Yes, but tesla does not claim that there system is perfect, and still strongly expresses the importance of staying alert behind the wheel, which is the law anyway. The driver of the car failed to do this. Also, i would like to point out the significance of the word "potentially".
The reason is if They made this, even will buy them cause no license driving needed Also the day all of those car bug nobody will know how to drive it And last but not least We will lost that driving feeling
If autonomous driving can even just reduce fatalities by a small margin, it's worth it. That doesn't mean I'd like to give up the helm of my car, I like driving. But I can also see the reasoning behind this.
I hate autonomous cars because everyone thinks they will solve all of our issues with people crashing. I think better driving schools and making it impossible to use a phone while driving would be a much better alternative.
Nobody is claiming that it will be a perfect solution, but if it is capable of reducing the amount of crashes, then isn't it worth it?
They have a full self driving system in the works. I agree with people thinking that autopilot is that. It's not.

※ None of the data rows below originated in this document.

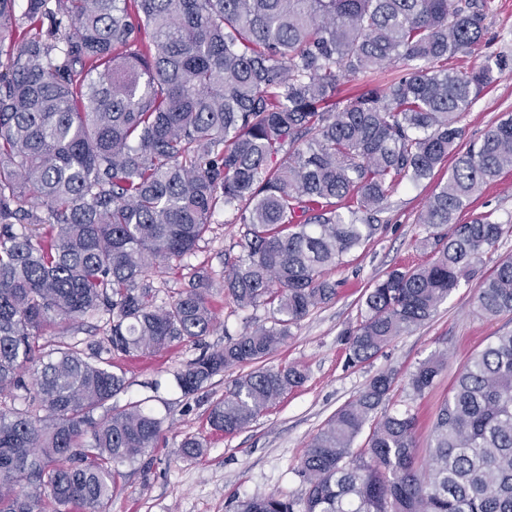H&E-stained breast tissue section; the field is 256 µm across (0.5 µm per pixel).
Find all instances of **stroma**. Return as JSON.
Wrapping results in <instances>:
<instances>
[{
  "label": "stroma",
  "mask_w": 512,
  "mask_h": 512,
  "mask_svg": "<svg viewBox=\"0 0 512 512\" xmlns=\"http://www.w3.org/2000/svg\"><path fill=\"white\" fill-rule=\"evenodd\" d=\"M488 2L482 41L470 53L456 55L449 62L451 68L464 70L479 65L491 53L509 59L496 83L461 118L469 142L479 140L502 113L512 112V0ZM447 177V171L441 170L419 184L400 185L372 240L327 270V278L336 284L335 297L291 326L287 340L267 360L272 368L299 366L306 374L305 382L233 435L212 433L207 416L211 404L223 398L241 376V369L224 371L190 396L177 388L175 375L201 351L223 347L225 334L235 335L273 321L270 306L242 310L222 291L224 260L241 255L245 228L237 224L232 212H217L211 232L199 241L187 261L172 269L152 268L145 281L157 288L161 303L184 288L195 272L206 271L212 282L216 328L198 345L175 343L146 356L115 359V366L126 374L127 387L114 398V405L141 402L164 424L156 448L147 454L149 470L121 466L112 512H234L239 501L255 496L304 498L308 485L299 468L308 442L339 407L383 371L395 376L389 409H408L417 417L415 452L419 465H426L436 413L459 369L492 336L512 331V313L493 319L478 316L476 286L471 283L458 288L429 320L393 339L371 361L350 362L346 333L359 323L364 294L374 280L391 269L431 261V250L421 245L427 231L418 216ZM486 214L500 219L512 215V172L487 184L458 220L465 223ZM438 352L445 355L442 372L424 395H415L408 386L410 373L420 361ZM189 436L207 440L205 455L178 457L179 446Z\"/></svg>",
  "instance_id": "35a3bbf8"
}]
</instances>
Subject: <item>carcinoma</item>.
Segmentation results:
<instances>
[{
    "instance_id": "obj_1",
    "label": "carcinoma",
    "mask_w": 512,
    "mask_h": 512,
    "mask_svg": "<svg viewBox=\"0 0 512 512\" xmlns=\"http://www.w3.org/2000/svg\"><path fill=\"white\" fill-rule=\"evenodd\" d=\"M17 7L0 0V395L19 391L26 407L0 412V512H110L116 467L141 461L163 431L139 404L112 405L126 389L112 355L211 333L208 274L194 273L162 305L143 280L153 265L190 256L217 208L245 226L243 254L224 262V295L277 314L175 375L187 396L256 366L211 406L208 424L224 434L304 381L295 365L261 363L336 295L325 271L375 236L402 182L418 184L454 157L419 215L433 260L368 289L349 332L354 362L428 320L512 234V219L457 222L485 183L512 171V114L465 148L459 126L508 59L448 69L484 35L482 0ZM387 67L385 84L336 102L341 85ZM477 311L512 312V259L480 277ZM100 314L108 345L95 360L76 344L40 352L46 329ZM444 362H420L412 391L430 388ZM393 384L379 373L312 438L304 499L253 497L235 512H512V332L463 363L424 474L414 415L381 410ZM205 451L200 437L180 446L187 458Z\"/></svg>"
}]
</instances>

The problem with self-driving cars, and I've said this over and over again, is that when computers do fail, they tend to fail in very odd ways which are then difficult to track down. The rigid "thought processes" of a computer don't work well when applied to the real world unless the programmers could account for literally everything... and you can bet that somehow, somewhere, there will be a situation the programmers couldn't account for. Remember the people who found they could fool an autonomous car prototype into thinking a stop sign was a speed limit 45 sign with a few alterations that, to the naked eye, might look like simple vandalism or a worn sign. And once one of these unexpected situations occurs, the programmers have to race to figure out what happened and why (can't be easy), then fix it without breaking something else, and while all this is going on, you still have thousands of these cars running around with the potentially-fatal mystery problem hiding in their code. As for the hacking, I don't think "a hooded man sitting under the bridge with a laptop" is what you have to worry about. I'd be much more concerned about vindictive coworkers, spouses, etc. and the possibility that the described hacker might be willing to accept payment from these people in exchange for services.
Stricter driving license requirements that focus less on parking and more on driving skills. Some sort of cell phone jammer installed in cars that activates when it is in gear/in motion.